Image: Persian Envoys before the King of Ethiopia. Franciszek Smuglewicz. Lithuanian Art Museum. Lithuania. Public Domain

Museums, libraries and archives are essential non-formal education spaces that have been working for years in close collaboration with schools and universities. They are providers of endless primary sources that help us all to fight against disinformation and promote equality and diverse cultural representation.

The current health crisis is jeopardising physical access to these educational spaces. Now, with  a second lockdown in many European countries, cultural heritage institutions (CHIs) have been required to close their doors again.
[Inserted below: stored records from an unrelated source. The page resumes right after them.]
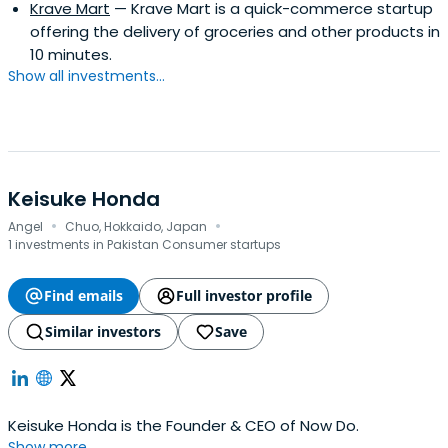
Krave Mart
— Krave Mart is a quick-commerce startup
offering the delivery of groceries and other products in
10 minutes.
Show all investments...
Keisuke Honda
·
·
Angel
Chuo, Hokkaido, Japan
1 investments in Pakistan Consumer startups
Find emails
Full investor profile
Similar investors
Save
Keisuke Honda is the Founder & CEO of Now Do.
Show more...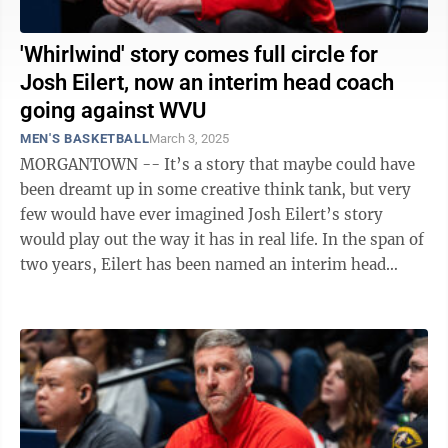
'Whirlwind' story comes full circle for
Josh Eilert, now an interim head coach
going against WVU
MEN'S BASKETBALL
March 3, 2025
MORGANTOWN -- It’s a story that maybe could have
been dreamt up in some creative think tank, but very
few would have ever imagined Josh Eilert’s story
would play out the way it has in real life. In the span of
two years, Eilert has been named an interim head
coach twice. It happened at ...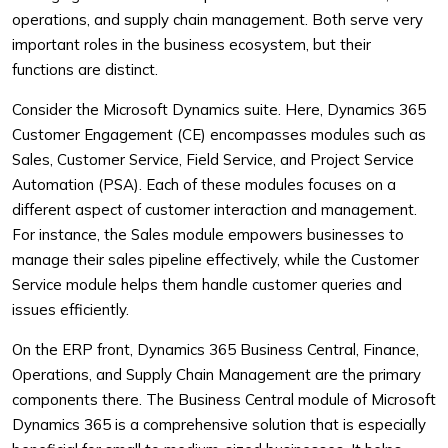
operations, and supply chain management. Both serve very
important roles in the business ecosystem, but their
functions are distinct.
Consider the Microsoft Dynamics suite. Here, Dynamics 365
Customer Engagement (CE) encompasses modules such as
Sales, Customer Service, Field Service, and Project Service
Automation (PSA). Each of these modules focuses on a
different aspect of customer interaction and management.
For instance, the Sales module empowers businesses to
manage their sales pipeline effectively, while the Customer
Service module helps them handle customer queries and
issues efficiently.
On the ERP front, Dynamics 365 Business Central, Finance,
Operations, and Supply Chain Management are the primary
components there. The Business Central module of Microsoft
Dynamics 365 is a comprehensive solution that is especially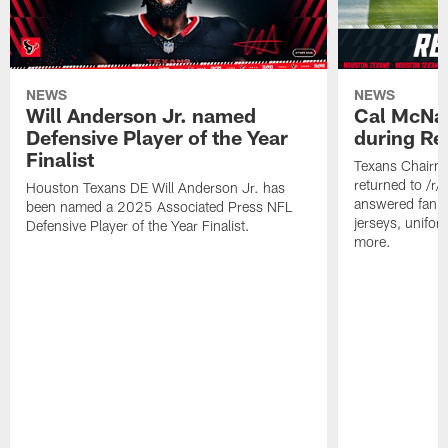
NEWS
NEWS
Will Anderson Jr. named
Cal McNai
Defensive Player of the Year
during Re
Finalist
Texans Chairm
returned to /r
Houston Texans DE Will Anderson Jr. has
answered fan q
been named a 2025 Associated Press NFL
jerseys, unifo
Defensive Player of the Year Finalist.
more.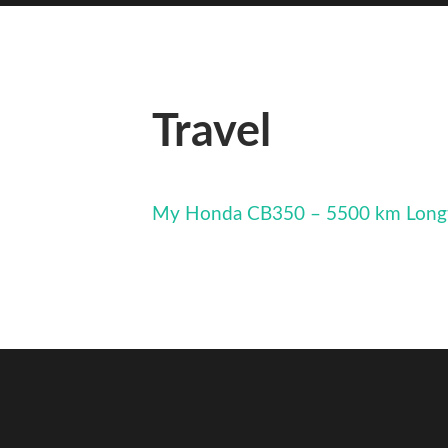
Travel
My Honda CB350 – 5500 km Long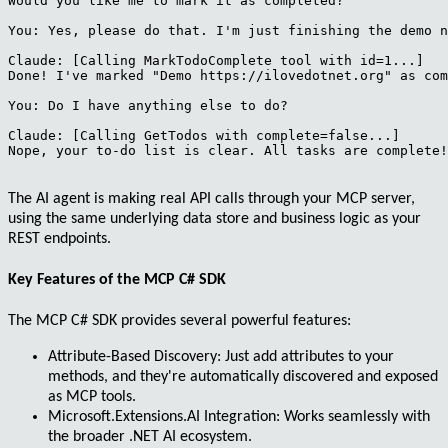
Would you like me to mark it as completed?

You: Yes, please do that. I'm just finishing the demo n
Claude: [Calling MarkTodoComplete tool with id=1...]

Done! I've marked "Demo https://ilovedotnet.org" as com
You: Do I have anything else to do?

Claude: [Calling GetTodos with complete=false...]

Nope, your to-do list is clear. All tasks are complete!

The AI agent is making real API calls through your MCP server,
using the same underlying data store and business logic as your
REST endpoints.
Key Features of the MCP C# SDK
The MCP C# SDK provides several powerful features:
Attribute-Based Discovery
: Just add attributes to your
methods, and they're automatically discovered and exposed
as MCP tools.
Microsoft.Extensions.AI Integration
: Works seamlessly with
the broader .NET AI ecosystem.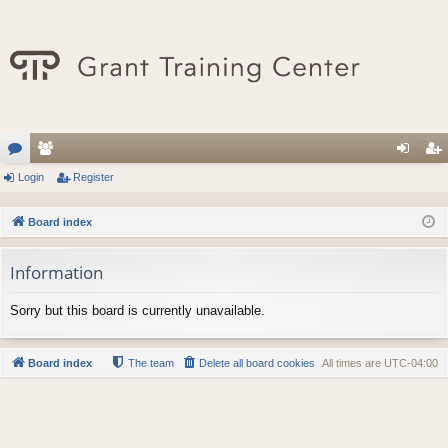
or
Login
e
Register
og
eg
u
m
in
ist
Board index
m
be
er
Information
s
rs
Sorry but this board is currently unavailable.
Board index
The team
Delete all board cookies
All times are
UTC-04:00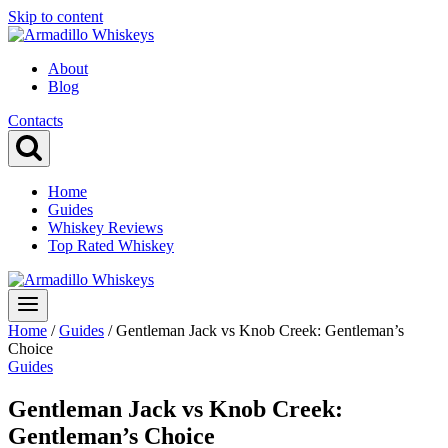
Skip to content
About
Blog
Contacts
Home
Guides
Whiskey Reviews
Top Rated Whiskey
Home
/
Guides
/
Gentleman Jack vs Knob Creek: Gentleman’s
Choice
Guides
Gentleman Jack vs Knob Creek:
Gentleman’s Choice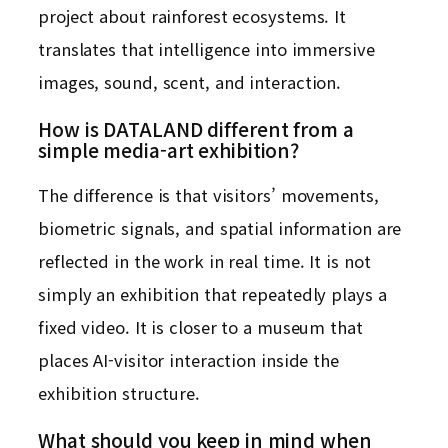
project about rainforest ecosystems. It
translates that intelligence into immersive
images, sound, scent, and interaction.
How is DATALAND different from a
simple media-art exhibition?
The difference is that visitors’ movements,
biometric signals, and spatial information are
reflected in the work in real time. It is not
simply an exhibition that repeatedly plays a
fixed video. It is closer to a museum that
places AI-visitor interaction inside the
exhibition structure.
What should you keep in mind when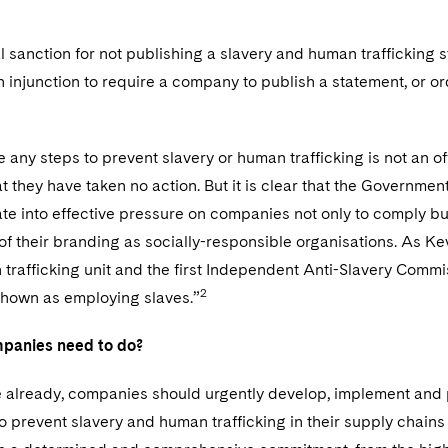
t
l sanction for not publishing a slavery and human trafficking 
an injunction to require a company to publish a statement, or or
ke any steps to prevent slavery or human trafficking is not an o
t they have taken no action. But it is clear that the Government
late into effective pressure on companies not only to comply b
 of their branding as socially-responsible organisations. As K
trafficking unit and the first Independent Anti-Slavery Commi
2
shown as employing slaves.”
panies need to do?
ce already, companies should urgently develop, implement and 
 prevent slavery and human trafficking in their supply chains a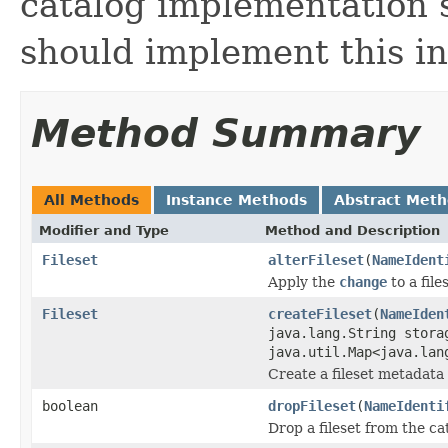
catalog implementation su
should implement this in
Method Summary
All Methods
Instance Methods
Abstract Met
Modifier and Type
Method and Description
Fileset
alterFileset
(
NameIdent
Apply the
change
to a file
Fileset
createFileset
(
NameIden
java.lang.String stora
java.util.Map<java.lan
Create a fileset metadata 
boolean
dropFileset
(
NameIdenti
Drop a fileset from the ca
This has limited their interaction with schools and children to the digital environment, which is a space where some educators of these institutions do not feel extremely comfortable.

A survey run by Europeana, in collaboration with NEMO, shows that around 70% of museum educators have never received training to digitally develop their activities and thus do not use their digital collections. After several conversations, observations and research (Dutch programme and EuroClio case study), it seems clear that cultural heritage institutions are not maximising their digital offer in education and connecting properly with schools.


Image: Untitled [school girls in a line] from the series On a Good Day, Al Vandenberg, Victoria and Albert Museum, United Kingdom, CC BY-SA

Europeana is exploring how to help professionals in the sector to strengthen their virtual interactions with schools and students. One solution is to design hybrid spaces. Besides the Europeana Classroom, a new online room with 400+ learning scenarios and many other resources, Europeana is researching the potential of Historiana as an interactive tool, as well as reinforcing the collaboration between teachers and non-formal educators through educational challenges like the recently launched #reinventingBeethoven, based on the life and work of the musical genius.


Image: Beethoven in Schönbrunn. Universität Osnabrück, Historische Bildpostkarten. Germany. CC BY-NC-SA

At the end of the day, digital access to cultural heritage content is paramount to supporting quality education.

Isabel Crespo is Education Specialist at the Europeana Foundation.